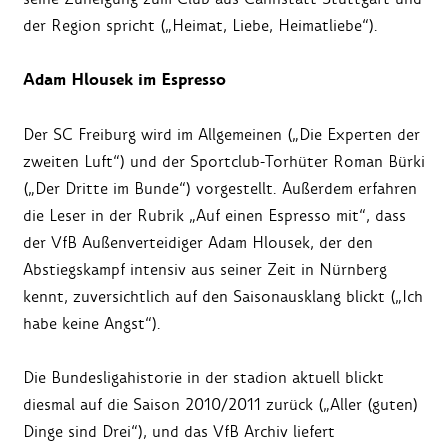
der Region spricht („Heimat, Liebe, Heimatliebe“).
Adam Hlousek im Espresso
Der SC Freiburg wird im Allgemeinen („Die Experten der
zweiten Luft“) und der Sportclub-Torhüter Roman Bürki
(„Der Dritte im Bunde“) vorgestellt. Außerdem erfahren
die Leser in der Rubrik „Auf einen Espresso mit“, dass
der VfB Außenverteidiger Adam Hlousek, der den
Abstiegskampf intensiv aus seiner Zeit in Nürnberg
kennt, zuversichtlich auf den Saisonausklang blickt („Ich
habe keine Angst“).
Die Bundesligahistorie in der stadion aktuell blickt
diesmal auf die Saison 2010/2011 zurück („Aller (guten)
Dinge sind Drei“), und das VfB Archiv liefert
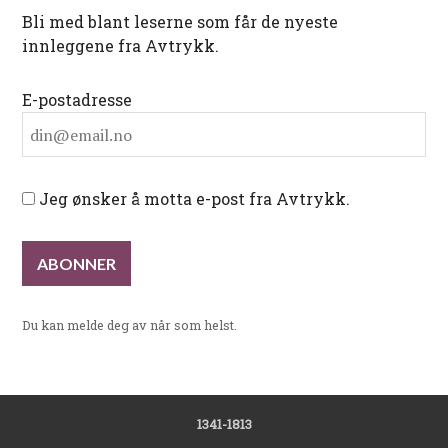
Bli med blant leserne som får de nyeste
innleggene fra Avtrykk.
E-postadresse
Jeg ønsker å motta e-post fra Avtrykk.
Du kan melde deg av når som helst.
1341-1813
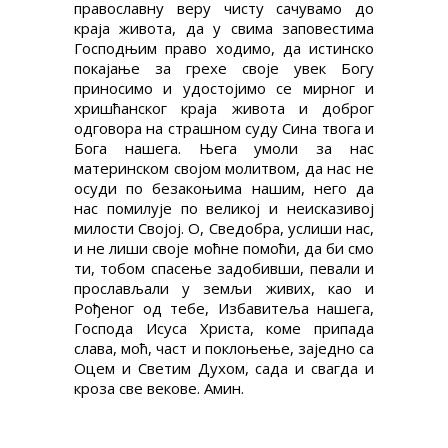
православну веру чисту сачувамо до
краја живота, да у свима заповестима
Господњим право ходимо, да истинско
покајање за грехе своје увек Богу
приносимо и удостојимо се мирног и
хришћанског краја живота и доброг
одговора на страшном суду Сина твога и
Бога нашега. Њега умоли за нас
материнском својом молитвом, да нас не
осуди по безакоњима нашим, него да
нас помилује по великој и неисказивој
милости Својој. О, Сведобра, услиши нас,
и не лиши своје моћне помоћи, да би смо
ти, тобом спасење задобивши, певали и
прослављали у земљи живих, као и
Рођеног од тебе, Избавитеља нашега,
Господа Исуса Христа, коме припада
слава, моћ, част и поклоњење, заједно са
Оцем и Светим Духом, сада и свагда и
кроза све векове. Амин.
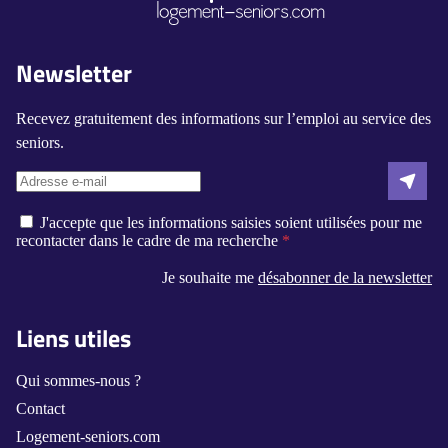
Newsletter
Recevez gratuitement des informations sur l’emploi au service des
seniors.
J'accepte que les informations saisies soient utilisées pour me
recontacter dans le cadre de ma recherche
Je souhaite me
désabonner de la newsletter
Liens utiles
Qui sommes-nous ?
Contact
Logement-seniors.com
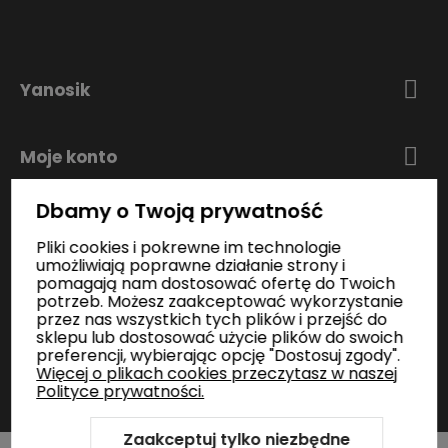
Yanosik
Moje konto
Dbamy o Twoją prywatność
Zakupy
Pliki cookies i pokrewne im technologie
umożliwiają poprawne działanie strony i
pomagają nam dostosować ofertę do Twoich
Informacje
potrzeb. Możesz zaakceptować wykorzystanie
przez nas wszystkich tych plików i przejść do
sklepu lub dostosować użycie plików do swoich
preferencji, wybierając opcję "Dostosuj zgody".
Kontakt
Więcej o plikach cookies przeczytasz w naszej
Polityce prywatności.
Zaakceptuj tylko niezbędne
Szablon Shoper Modern 3.0™
od GrowCommerce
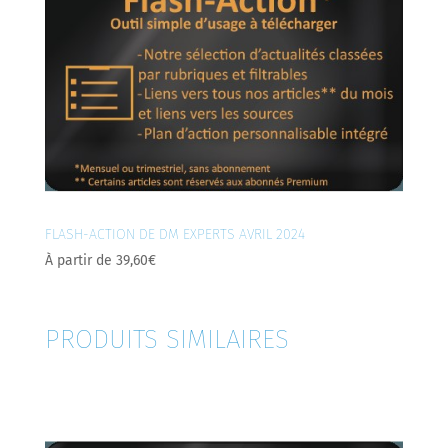
FLASH-ACTION DE DM EXPERTS AVRIL 2024
À partir de
39,60
€
PRODUITS SIMILAIRES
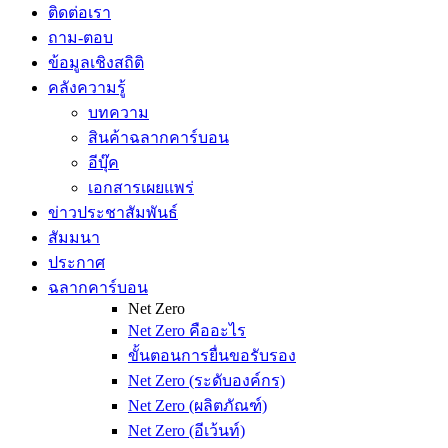
ติดต่อเรา
ถาม-ตอบ
ข้อมูลเชิงสถิติ
คลังความรู้
บทความ
สินค้าฉลากคาร์บอน
อีบุ๊ค
เอกสารเผยแพร่
ข่าวประชาสัมพันธ์
สัมมนา
ประกาศ
ฉลากคาร์บอน
Net Zero
Net Zero คืออะไร
ขั้นตอนการยื่นขอรับรอง
Net Zero (ระดับองค์กร)
Net Zero (ผลิตภัณฑ์)
Net Zero (อีเว้นท์)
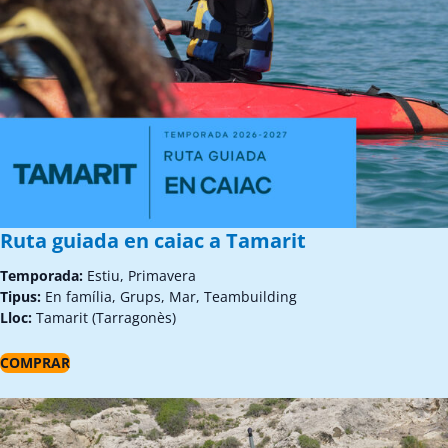
Ruta guiada en caiac a Tamarit
Temporada:
Estiu, Primavera
Tipus:
En família, Grups, Mar, Teambuilding
Lloc:
Tamarit (Tarragonès)
COMPRAR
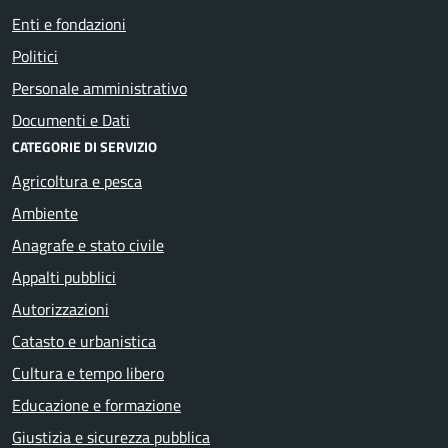
Enti e fondazioni
Politici
Personale amministrativo
Documenti e Dati
CATEGORIE DI SERVIZIO
Agricoltura e pesca
Ambiente
Anagrafe e stato civile
Appalti pubblici
Autorizzazioni
Catasto e urbanistica
Cultura e tempo libero
Educazione e formazione
Giustizia e sicurezza pubblica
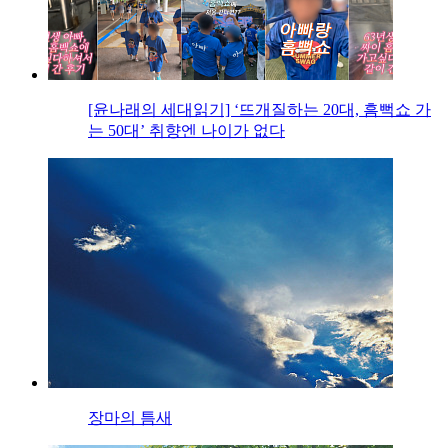
[윤나래의 세대읽기] ‘뜨개질하는 20대, 흠뻑쇼 가
는 50대’ 취향엔 나이가 없다
장마의 틈새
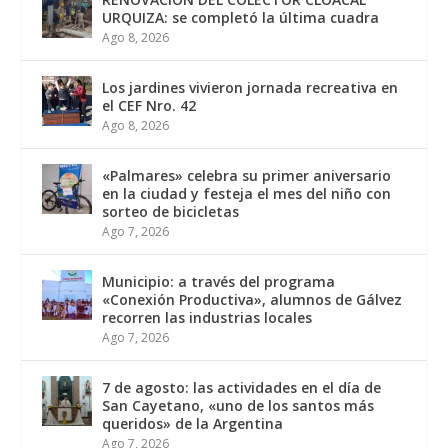
URQUIZA: se completó la última cuadra
Ago 8, 2026
Los jardines vivieron jornada recreativa en
el CEF Nro. 42
Ago 8, 2026
«Palmares» celebra su primer aniversario
en la ciudad y festeja el mes del niño con
sorteo de bicicletas
Ago 7, 2026
Municipio: a través del programa
«Conexión Productiva», alumnos de Gálvez
recorren las industrias locales
Ago 7, 2026
7 de agosto: las actividades en el día de
San Cayetano, «uno de los santos más
queridos» de la Argentina
Ago 7, 2026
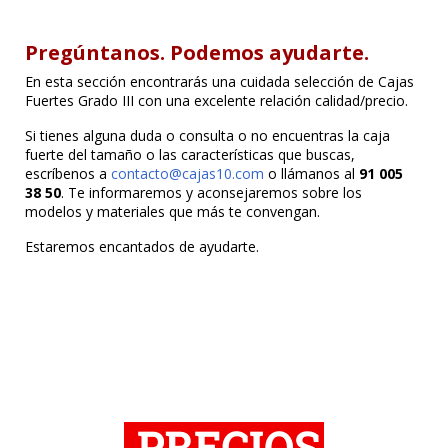
Pregúntanos. Podemos ayudarte.
En esta sección encontrarás una cuidada selección de Cajas
Fuertes Grado III con una excelente relación calidad/precio.
Si tienes alguna duda o consulta o no encuentras la caja
fuerte del tamaño o las características que buscas,
escríbenos a
contacto@cajas10.com
o llámanos al
91 005
38 50
. Te informaremos y aconsejaremos sobre los
modelos y materiales que más te convengan.
Estaremos encantados de ayudarte.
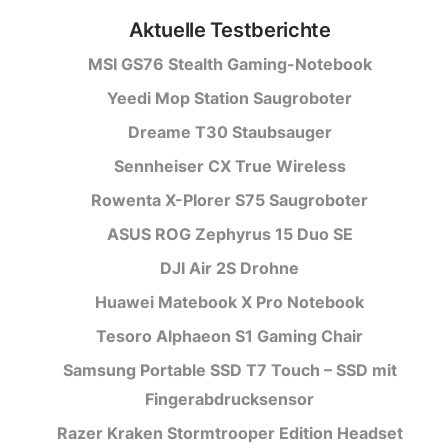
Aktuelle Testberichte
MSI GS76 Stealth Gaming-Notebook
Yeedi Mop Station Saugroboter
Dreame T30 Staubsauger
Sennheiser CX True Wireless
Rowenta X-Plorer S75 Saugroboter
ASUS ROG Zephyrus 15 Duo SE
DJI Air 2S Drohne
Huawei Matebook X Pro Notebook
Tesoro Alphaeon S1 Gaming Chair
Samsung Portable SSD T7 Touch – SSD mit
Fingerabdrucksensor
Razer Kraken Stormtrooper Edition Headset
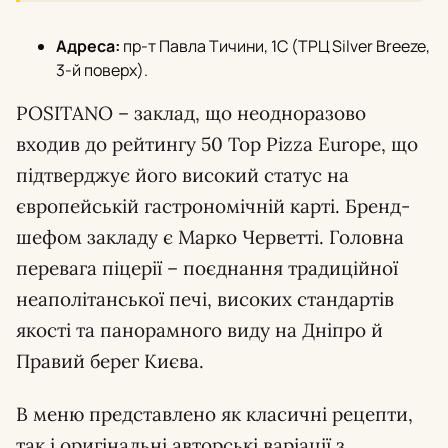
Адреса:
пр-т Павла Тичини, 1C (ТРЦ Silver Breeze,
3-й поверх).
POSITANO – заклад, що неодноразово
входив до рейтингу 50 Top Pizza Europe, що
підтверджує його високий статус на
європейській гастрономічній карті. Бренд-
шефом закладу є Марко Черветті. Головна
перевага піцерії – поєднання традиційної
неаполітанської печі, високих стандартів
якості та панорамного виду на Дніпро й
Правий берег Києва.
В меню представлено як класичні рецепти,
так і оригінальні авторські варіації з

WHAT YOU ARE ASKED TO DO: Reproduce the text of every record above word for word, line by line, and omit the pictures.

TASK RESPONSE:
der Region spricht („Heimat, Liebe, Heimatliebe“).
Adam Hlousek im Espresso
Der SC Freiburg wird im Allgemeinen („Die Experten der
zweiten Luft“) und der Sportclub-Torhüter Roman Bürki
(„Der Dritte im Bunde“) vorgestellt. Außerdem erfahren
die Leser in der Rubrik „Auf einen Espresso mit“, dass
der VfB Außenverteidiger Adam Hlousek, der den
Abstiegskampf intensiv aus seiner Zeit in Nürnberg
kennt, zuversichtlich auf den Saisonausklang blickt („Ich
habe keine Angst“).
Die Bundesligahistorie in der stadion aktuell blickt
diesmal auf die Saison 2010/2011 zurück („Aller (guten)
Dinge sind Drei“), und das VfB Archiv liefert
Bli med blant leserne som får de nyeste
innleggene fra Avtrykk.
E-postadresse
Jeg ønsker å motta e-post fra Avtrykk.
Du kan melde deg av når som helst.
1341-1813
православну веру чисту сачувамо до
краја живота, да у свима заповестима
Господњим право ходимо, да истинско
покајање за грехе своје увек Богу
приносимо и удостојимо се мирног и
хришћанског краја живота и доброг
одговора на страшном суду Сина твога и
Бога нашега. Њега умоли за нас
материнском својом молитвом, да нас не
осуди по безакоњима нашим, него да
нас помилује по великој и неисказивој
милости Својој. О, Сведобра, услиши нас,
и не лиши своје моћне помоћи, да би смо
ти, тобом спасење задобивши, певали и
прослављали у земљи живих, као и
Рођеног од тебе, Избавитеља нашега,
Господа Исуса Христа, коме припада
слава, моћ, част и поклоњење, заједно са
Оцем и Светим Духом, сада и свагда и
кроза све векове. Амин.
Newsletter
Recevez gratuitement des informations sur l’emploi au service des
seniors.
J'accepte que les informations saisies soient utilisées pour me
recontacter dans le cadre de ma recherche
Je souhaite me
désabonner de la newsletter
Liens utiles
Qui sommes-nous ?
Contact
Logement-seniors.com
Yanosik
Moje konto
Dbamy o Twoją prywatność
Zakupy
Pliki cookies i pokrewne im technologie
umożliwiają poprawne działanie strony i
pomagają nam dostosować ofertę do Twoich
Informacje
potrzeb. Możesz zaakceptować wykorzystanie
przez nas wszystkich tych plików i przejść do
sklepu lub dostosować użycie plików do swoich
preferencji, wybierając opcję "Dostosuj zgody".
Kontakt
Więcej o plikach cookies przeczytasz w naszej
Polityce prywatności.
Zaakceptuj tylko niezbędne
Szablon Shoper Modern 3.0™
od GrowCommerce
FLASH-ACTION DE DM EXPERTS AVRIL 2024
À partir de
39,60
€
PRODUITS SIMILAIRES
ติดต่อเรา
ถาม-ตอบ
ข้อมูลเชิงสถิติ
คลังความรู้
บทความ
สินค้าฉลากคาร์บอน
อีบุ๊ค
เอกสารเผยแพร่
ข่าวประชาสัมพันธ์
สัมมนา
ประกาศ
ฉลากคาร์บอน
Net Zero
Net Zero คืออะไร
ขั้นตอนการยื่นขอรับรอง
Net Zero (ระดับองค์กร)
Net Zero (ผลิตภัณฑ์)
Net Zero (อีเว้นท์)
Ruta guiada en caiac a Tamarit
Temporada:
Estiu, Primavera
Tipus:
En família, Grups, Mar, Teambuilding
Lloc:
Tamarit (Tarragonès)
COMPRAR
Enti e fondazioni
Politici
Personale amministrativo
Documenti e Dati
CATEGORIE DI SERVIZIO
Agricoltura e pesca
Ambiente
Anagrafe e stato civile
Appalti pubblici
Autorizzazioni
Catasto e urbanistica
Cultura e tempo libero
Educazione e formazione
Giustizia e sicurezza pubblica
[윤나래의 세대읽기] ‘뜨개질하는 20대, 흠뻑쇼 가
는 50대’ 취향엔 나이가 없다
장마의 틈새
URQUIZA: se completó la última cuadra
Ago 8, 2026
Los jardines vivieron jornada recreativa en
el CEF Nro. 42
Ago 8, 2026
«Palmares» celebra su primer aniversario
en la ciudad y festeja el mes del niño con
sorteo de bicicletas
Ago 7, 2026
Municipio: a través del programa
«Conexión Productiva», alumnos de Gálvez
recorren las industrias locales
Ago 7, 2026
7 de agosto: las actividades en el día de
San Cayetano, «uno de los santos más
queridos» de la Argentina
Ago 7, 2026
Pregúntanos. Podemos ayudarte.
En esta sección encontrarás una cuidada selección de Cajas
Fuertes Grado III con una excelente relación calidad/precio.
Si tienes alguna duda o consulta o no encuentras la caja
fuerte del tamaño o las características que buscas,
escríbenos a
contacto@cajas10.com
o llámanos al
91 005
38 50
. Te informaremos y aconsejaremos sobre los
modelos y materiales que más te convengan.
Estaremos encantados de ayudarte.
Aktuelle Testberichte
MSI GS76 Stealth Gaming-Notebook
Yeedi Mop Station Saugroboter
Dreame T30 Staubsauger
Sennheiser CX True Wireless
Rowenta X-Plorer S75 Saugroboter
ASUS ROG Zephyrus 15 Duo SE
DJI Air 2S Drohne
Huawei Matebook X Pro Notebook
Tesoro Alphaeon S1 Gaming Chair
Samsung Portable SSD T7 Touch – SSD mit
Fingerabdrucksensor
Razer Kraken Stormtrooper Edition Headset
Адреса:
пр-т Павла Тичини, 1C (ТРЦ Silver Breeze,
3-й поверх).
POSITANO – заклад, що неодноразово
входив до рейтингу 50 Top Pizza Europe, що
підтверджує його високий статус на
європейській гастрономічній карті. Бренд-
шефом закладу є Марко Черветті. Головна
перевага піцерії – поєднання традиційної
неаполітанської печі, високих стандартів
якості та панорамного виду на Дніпро й
Правий берег Києва.
В меню представлено як класичні рецепти,
так і оригінальні авторські варіації з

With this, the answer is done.